Data for review START

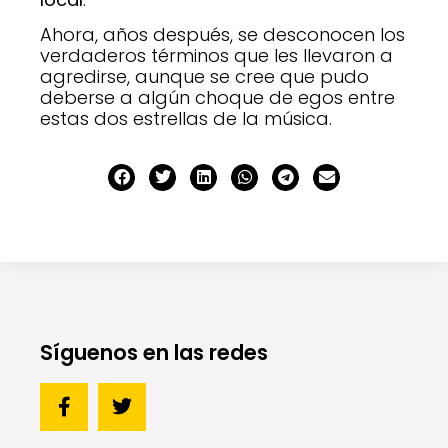
Ahora, años después, se desconocen los
verdaderos términos que les llevaron a
agredirse, aunque se cree que pudo
deberse a algún choque de egos entre
estas dos estrellas de la música.
Síguenos en las redes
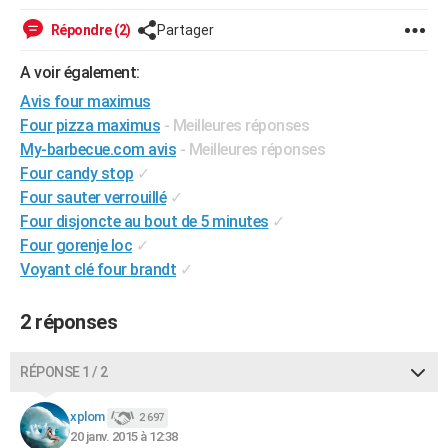
City break
Voyage de noces
Climat
Destinations
Voyage nature
Forum
+
PHOTO
Répondre (2)
Partager
GUIDES D'ACHAT
A voir également:
Avis four maximus
BONS PLANS
Four pizza maximus
- Meilleures réponses
CARTE DE VOEUX
My-barbecue.com avis
- Meilleures réponses
Four candy stop
✓
Carte Bonne année
Carte Pâques
Carte de Noël
Carte Saint-Valentin
Carte d'anniversaire
DICTIONNAIRE
Four sauter verrouillé
✓
Four disjoncte au bout de 5 minutes
✓
Biographies
Expressions
Dictionnaire
Citations
Proverbes
PROGRAMME TV
Four gorenje loc
✓
COPAINS D'AVANT
Voyant clé four brandt
✓
Se connecter
Collèges
Universités
Service militaire
S'inscrire
Lycées
Primaires
Entreprises
Avis de recherche
AVIS DE DÉCÈS
2 réponses
FORUM
RÉPONSE 1 / 2
Lifestyle
Sport
Television
Cinema
Bricolage
Culture
Auto
Voyage
xplom
2 697
20 janv. 2015 à 12:38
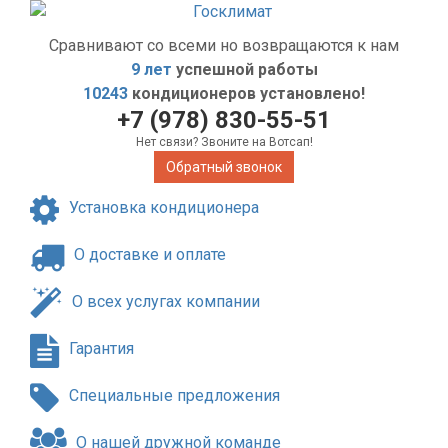
Сравнивают со всеми но возвращаются к нам
9 лет
успешной работы
10243
кондиционеров установлено!
+7 (978) 830-55-51
Нет связи? Звоните на Вотсап!
Обратный звонок
Установка кондиционера
О доставке и оплате
О всех услугах компании
Гарантия
Специальные предложения
О нашей дружной команде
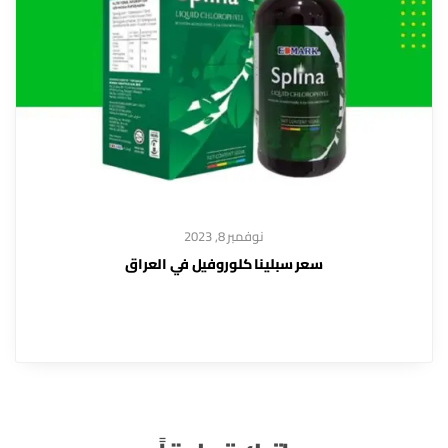
نوفمبر 8, 2023
سعر سبلينا كلوروفيل في العراق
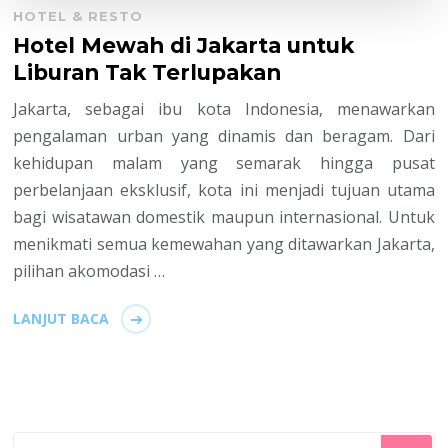
HOTEL & RESTO
Hotel Mewah di Jakarta untuk
Liburan Tak Terlupakan
Jakarta, sebagai ibu kota Indonesia, menawarkan
pengalaman urban yang dinamis dan beragam. Dari
kehidupan malam yang semarak hingga pusat
perbelanjaan eksklusif, kota ini menjadi tujuan utama
bagi wisatawan domestik maupun internasional. Untuk
menikmati semua kemewahan yang ditawarkan Jakarta,
pilihan akomodasi …
LANJUT BACA
Mencari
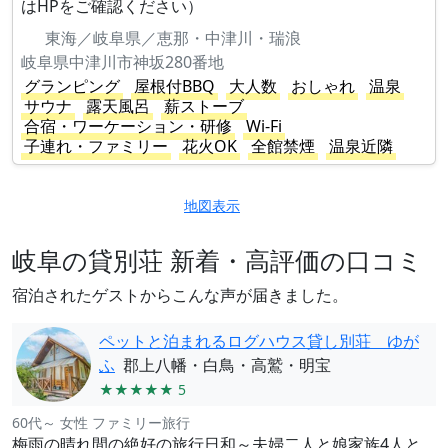
はHPをご確認ください）
東海／岐阜県／恵那・中津川・瑞浪
岐阜県中津川市神坂280番地
グランピング
屋根付BBQ
大人数
おしゃれ
温泉
サウナ
露天風呂
薪ストーブ
合宿・ワーケーション・研修
Wi-Fi
子連れ・ファミリー
花火OK
全館禁煙
温泉近隣
地図表示
岐阜の貸別荘 新着・高評価の口コミ
宿泊されたゲストからこんな声が届きました。
ペットと泊まれるログハウス貸し別荘 ゆが
ふ
郡上八幡・白鳥・高鷲・明宝
★★★★★ 5
60代～ 女性 ファミリー旅行
梅雨の晴れ間の絶好の旅行日和～夫婦二人と娘家族4人と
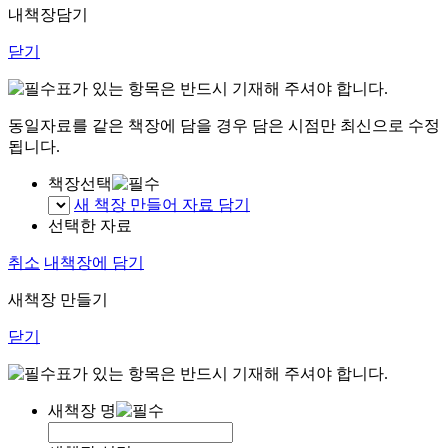
내책장담기
닫기
표가 있는 항목은 반드시 기재해 주셔야 합니다.
동일자료를 같은 책장에 담을 경우 담은 시점만 최신으로 수정
됩니다.
책장선택
새 책장 만들어 자료 담기
선택한 자료
취소
내책장에 담기
새책장 만들기
닫기
표가 있는 항목은 반드시 기재해 주셔야 합니다.
새책장 명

Data for review END

__Problem details__. The copy should begin at the line containing "LANJUT BACA" and end at the last line of the data above; please restate those lines word for word without the pictures.

__Answer to this task__.
LANJUT BACA
Mencari
はHPをご確認ください）
東海／岐阜県／恵那・中津川・瑞浪
岐阜県中津川市神坂280番地
グランピング
屋根付BBQ
大人数
おしゃれ
温泉
サウナ
露天風呂
薪ストーブ
合宿・ワーケーション・研修
Wi-Fi
子連れ・ファミリー
花火OK
全館禁煙
温泉近隣
地図表示
岐阜の貸別荘 新着・高評価の口コミ
宿泊されたゲストからこんな声が届きました。
ペットと泊まれるログハウス貸し別荘 ゆが
ふ
郡上八幡・白鳥・高鷲・明宝
★★★★★ 5
60代～ 女性 ファミリー旅行
梅雨の晴れ間の絶好の旅行日和～夫婦二人と娘家族4人と
내책장담기
닫기
표가 있는 항목은 반드시 기재해 주셔야 합니다.
동일자료를 같은 책장에 담을 경우 담은 시점만 최신으로 수정
됩니다.
책장선택
새 책장 만들어 자료 담기
선택한 자료
취소
내책장에 담기
새책장 만들기
닫기
표가 있는 항목은 반드시 기재해 주셔야 합니다.
새책장 명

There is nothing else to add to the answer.